The crisis (first followup)
I want to thank many people for their responses -- both by e-mail and in person -- to my January 20 post on the classical music crisis. Perhaps the most striking came from two highly placed people deep within the biz, who both thought things were worse than I'd said.
And very informative comments came from people who either corrected me, or added crisis points I hadn't thought of. I knew, of course, that I was only taking a preliminary measure of the crisis, subject to modification and elaboration later on.
So thanks to Lisa Hirsch, an acute critic and blogger, who told me I should add the decline of music education to my list of classical-music difficulties. I tend to avoid music education, because I'm tired of seeing the lack of it treated as the main cause of our difficulties, and its restoration treated as the cure. (Even if music education was restored immediately to its former glory, how long would it take to educate our future audience? How many of our institutions would have died by then?)
Still, the decline of music education is a dimension of the crisis, and I should have included it.
Lisa also corrected me about Nonesuch, which I'd said once was exclusively a classical music label. But even back in the '60s, as Lisa said, they had their Explorer Series of world music releases. I had some of them on LP then, and have some on CD; of course I should have remembered that.
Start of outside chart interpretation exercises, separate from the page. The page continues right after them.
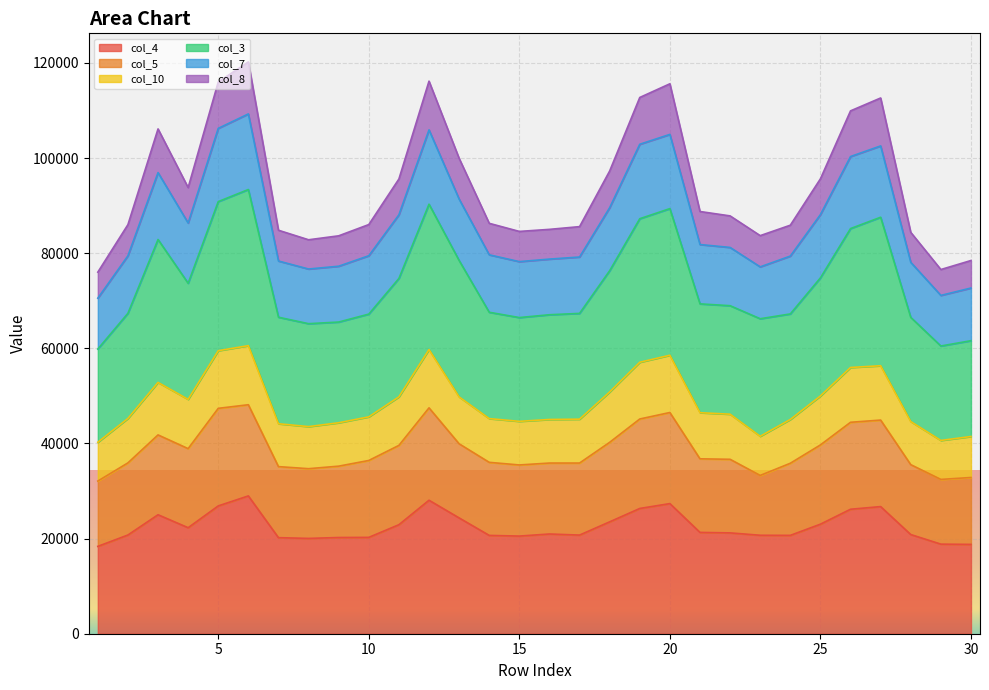

List the labels in order of col_8 value, smallest first.

1, 29, 30, 8, 9, 23, 28, 15, 7, 16, 17, 24, 2, 10, 14, 22, 21, 4, 11, 25, 18, 13, 3, 26, 27, 19, 20, 5, 12, 6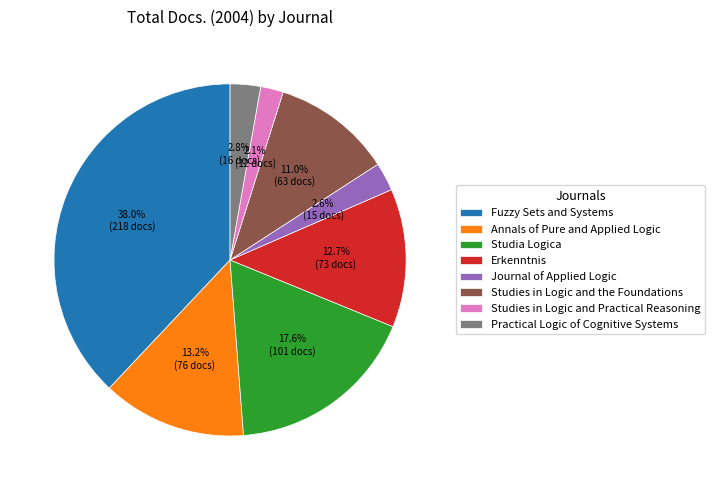

What is the ratio of the value at Studies in Logic and Practical Reasoning to the value at Erkenntnis?

0.2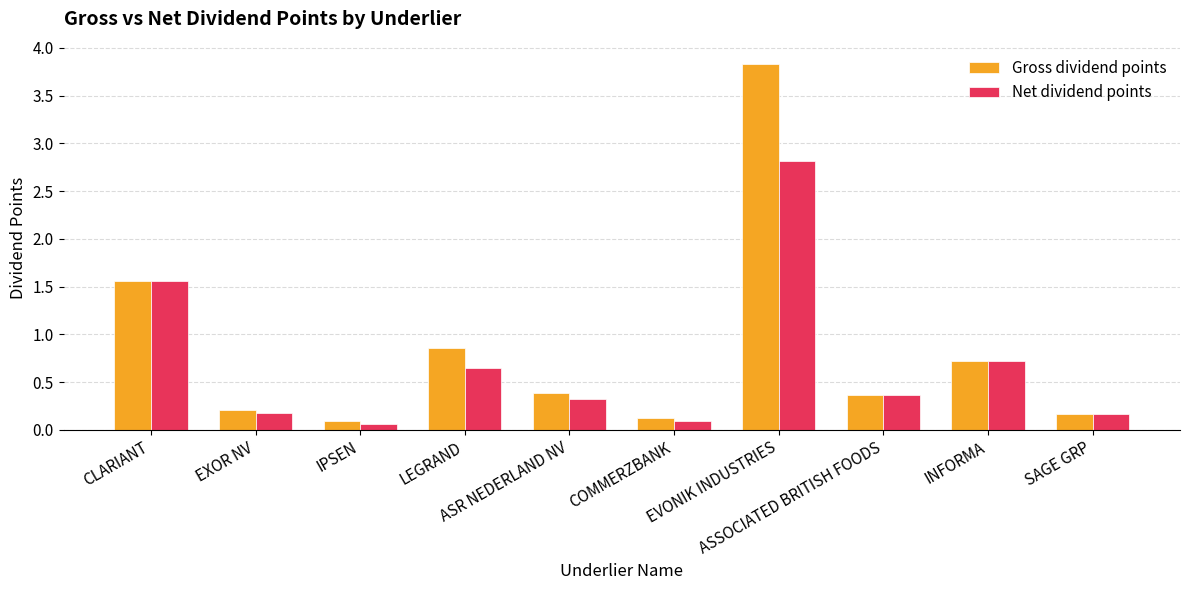

Which series has the largest total across all categories?

Gross dividend points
But as Bob Hurwitz, the president of Nonesuch, pointed out (he also e-mailed after my post), the Explorer Series recorded the traditional music of various countries, while the current Nonesuch world music releases are of individual artists. These -- this is me speaking now, not Bob -- could just as well be considered a refined form of pop.
Bob also said that the proportion of classical and non-classical Nonesuch recordings hasn't changed since 1986. But there, too, there's been a change. The current classical releases are almost all new music, which wasn't true in 1986. So if we take current Nonesuch releases as a measure of what art music is now, it's Emmylou Harris and Steve Reich, with standard classical masterworks strikingly absent.
And then there's another crisis point, which I learned about this week in conversation with an artists' manager. She says there are fewer bookings than there used to be. So A-list soloists take some B-list gigs, making work for B-list people harder to find. The business in every way has gotten more difficult, this manager thinks, and even her stars might have to work hard to keep their heads above water.